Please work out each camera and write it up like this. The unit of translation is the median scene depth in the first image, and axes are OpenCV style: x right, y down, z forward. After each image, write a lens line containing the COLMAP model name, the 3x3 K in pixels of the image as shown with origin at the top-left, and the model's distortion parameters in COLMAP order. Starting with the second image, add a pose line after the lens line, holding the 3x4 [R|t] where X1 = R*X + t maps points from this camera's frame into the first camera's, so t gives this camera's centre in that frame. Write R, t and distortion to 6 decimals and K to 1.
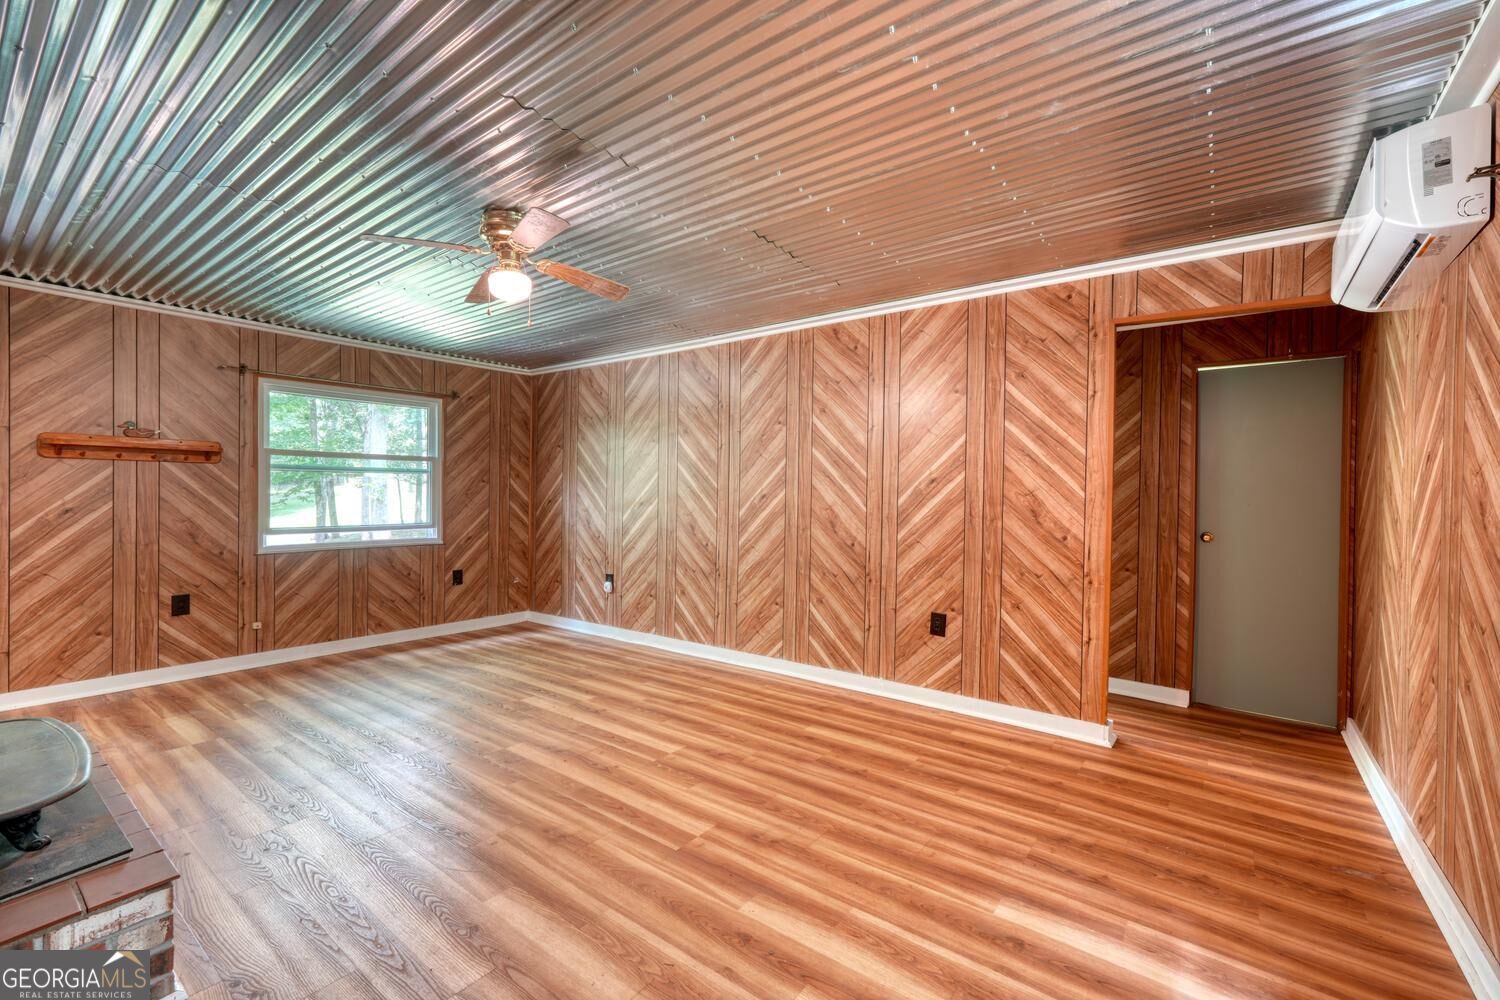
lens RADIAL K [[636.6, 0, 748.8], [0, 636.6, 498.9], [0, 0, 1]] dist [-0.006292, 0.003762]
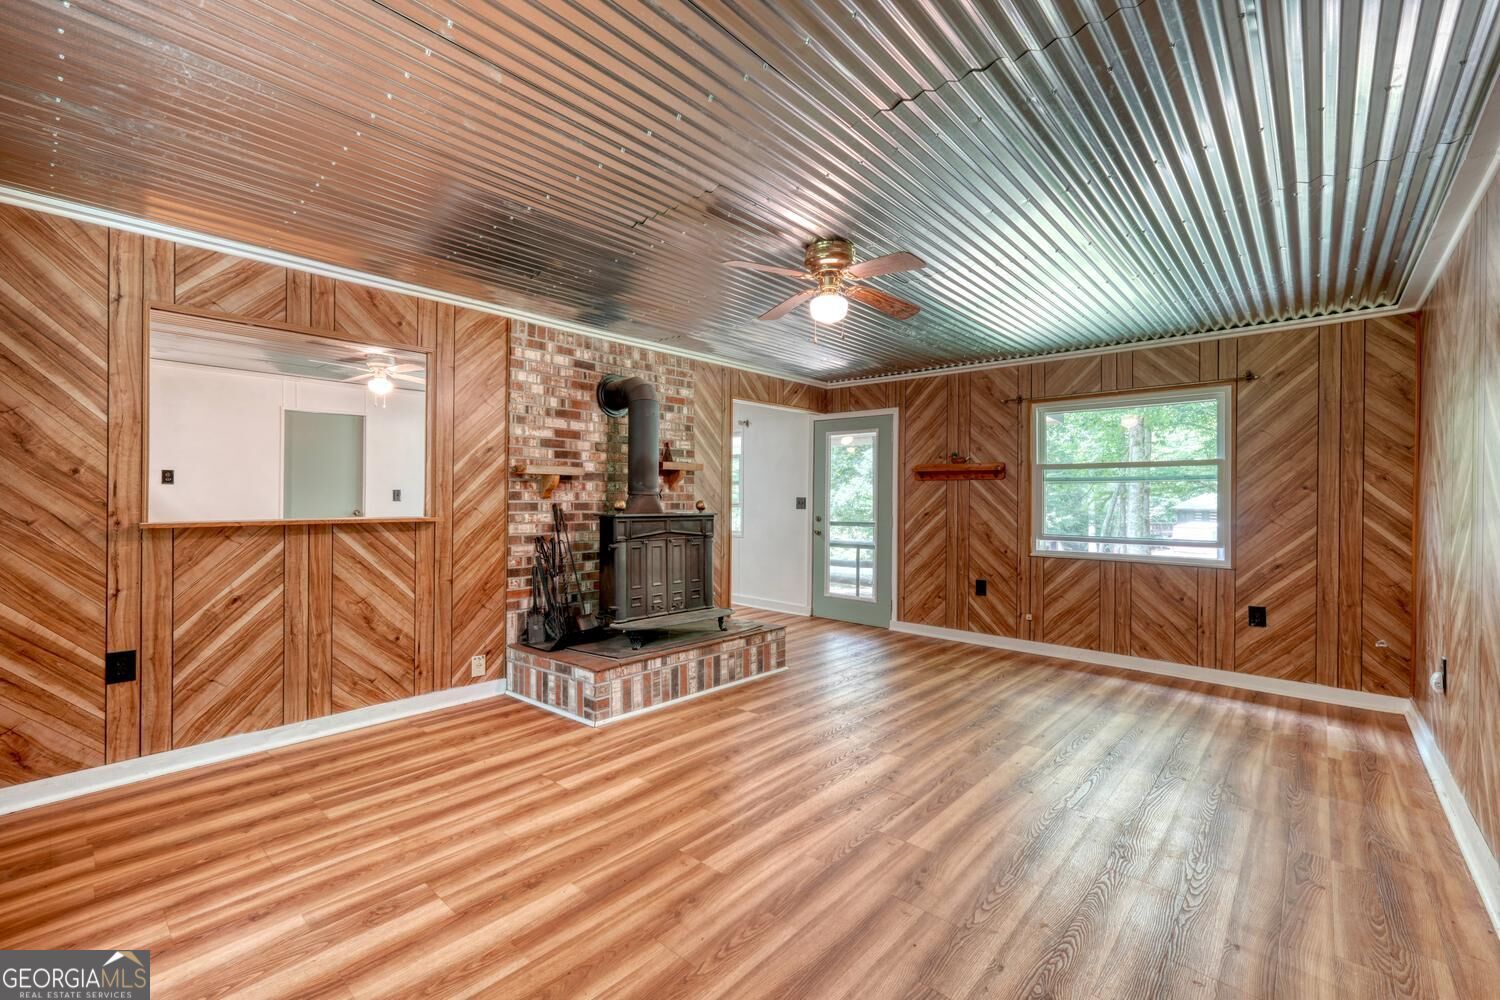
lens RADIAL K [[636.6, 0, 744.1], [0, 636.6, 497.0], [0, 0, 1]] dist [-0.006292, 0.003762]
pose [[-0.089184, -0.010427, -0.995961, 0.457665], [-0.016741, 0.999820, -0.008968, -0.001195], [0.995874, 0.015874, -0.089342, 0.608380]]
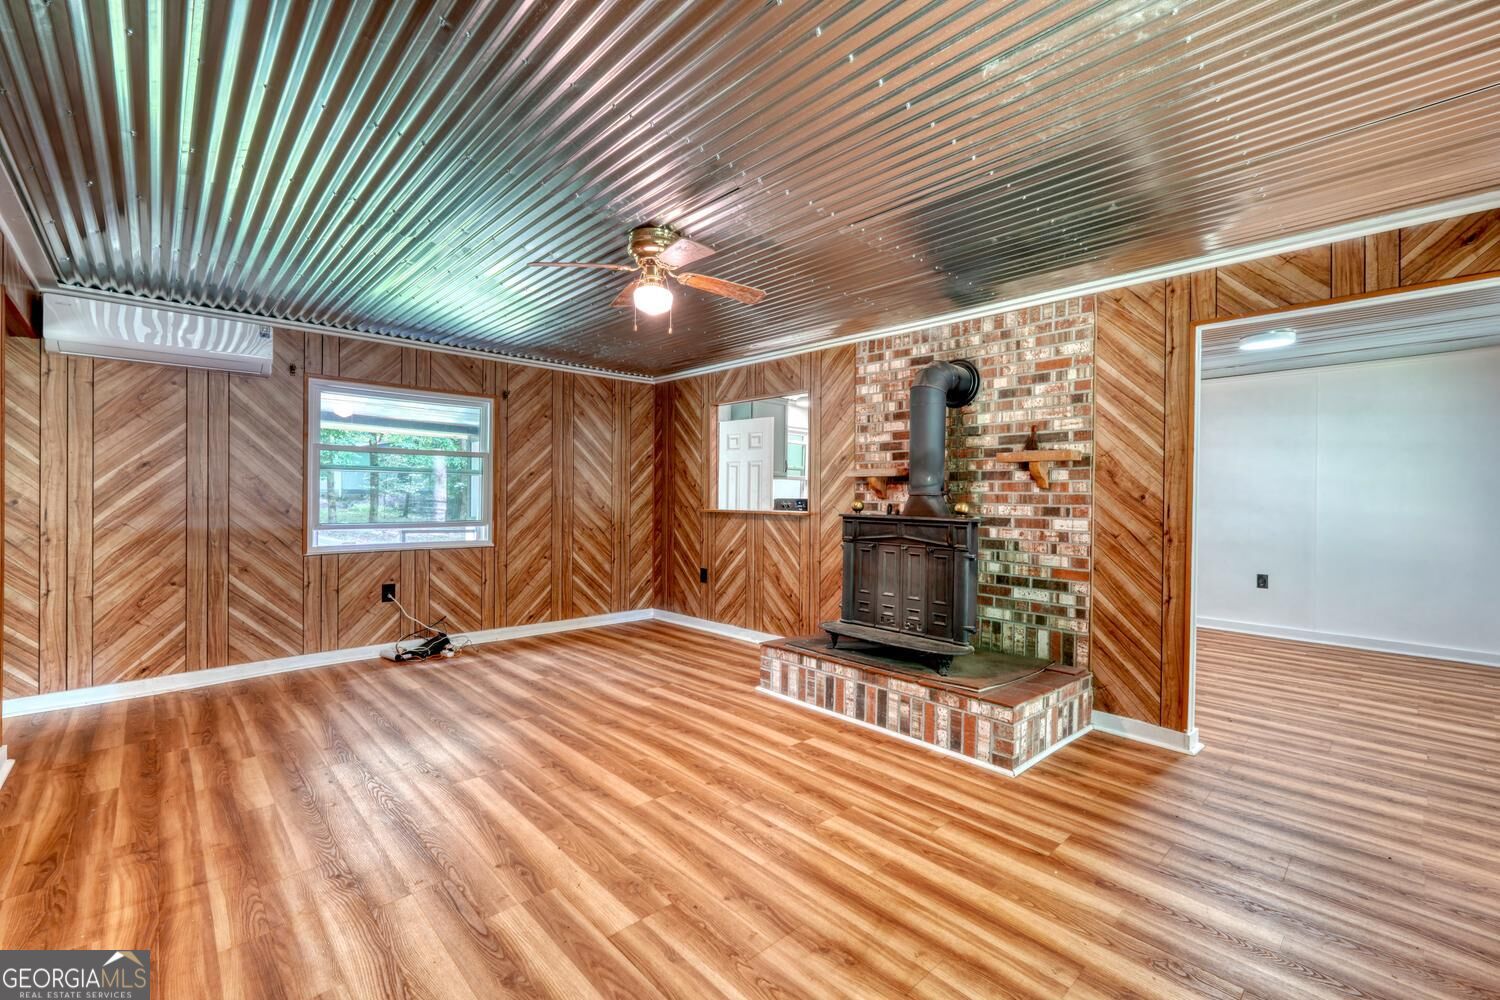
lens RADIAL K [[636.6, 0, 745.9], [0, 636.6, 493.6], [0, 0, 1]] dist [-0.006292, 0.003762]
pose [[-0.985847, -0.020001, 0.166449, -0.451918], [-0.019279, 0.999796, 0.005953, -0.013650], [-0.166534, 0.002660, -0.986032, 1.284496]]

__Exercise details__
Can you find every line in the items that contains the word "pose", with case counting, and copy each of those lines out in full?

__Response box__
Please work out each camera and write it up like this. The unit of translation is the median scene depth in the first image, and axes are OpenCV style: x right, y down, z forward. After each image, write a lens line containing the COLMAP model name, the 3x3 K in pixels of the image as shown with origin at the top-left, and the model's distortion parameters in COLMAP order. Starting with the second image, add a pose line after the lens line, holding the 3x4 [R|t] where X1 = R*X + t maps points from this camera's frame into the first camera's, so t gives this camera's centre in that frame. Write R, t and distortion to 6 decimals and K to 1.
pose [[-0.089184, -0.010427, -0.995961, 0.457665], [-0.016741, 0.999820, -0.008968, -0.001195], [0.995874, 0.015874, -0.089342, 0.608380]]
pose [[-0.985847, -0.020001, 0.166449, -0.451918], [-0.019279, 0.999796, 0.005953, -0.013650], [-0.166534, 0.002660, -0.986032, 1.284496]]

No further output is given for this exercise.